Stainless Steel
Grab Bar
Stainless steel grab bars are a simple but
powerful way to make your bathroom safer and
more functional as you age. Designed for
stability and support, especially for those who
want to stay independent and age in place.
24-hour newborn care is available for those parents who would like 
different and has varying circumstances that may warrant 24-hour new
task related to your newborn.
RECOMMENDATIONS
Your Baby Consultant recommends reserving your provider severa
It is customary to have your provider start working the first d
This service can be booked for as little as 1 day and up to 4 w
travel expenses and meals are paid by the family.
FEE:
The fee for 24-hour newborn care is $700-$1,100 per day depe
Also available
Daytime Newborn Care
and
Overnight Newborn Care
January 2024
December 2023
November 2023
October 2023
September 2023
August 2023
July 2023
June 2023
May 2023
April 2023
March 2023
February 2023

● ● ● ● ● ● ●

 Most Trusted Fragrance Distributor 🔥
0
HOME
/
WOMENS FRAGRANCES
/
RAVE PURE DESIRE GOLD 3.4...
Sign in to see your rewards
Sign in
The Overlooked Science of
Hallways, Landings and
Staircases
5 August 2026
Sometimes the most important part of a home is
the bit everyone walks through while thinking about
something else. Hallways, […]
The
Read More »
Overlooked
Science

● ● ● ● ● ● ●

Exercise = Output should match, line for line, the stretch of the material above from the line holding "The fee for" through the line holding "February 2023".

Solution below =
The fee for 24-hour newborn care is $700-$1,100 per day depe
Also available
Daytime Newborn Care
and
Overnight Newborn Care
January 2024
December 2023
November 2023
October 2023
September 2023
August 2023
July 2023
June 2023
May 2023
April 2023
March 2023
February 2023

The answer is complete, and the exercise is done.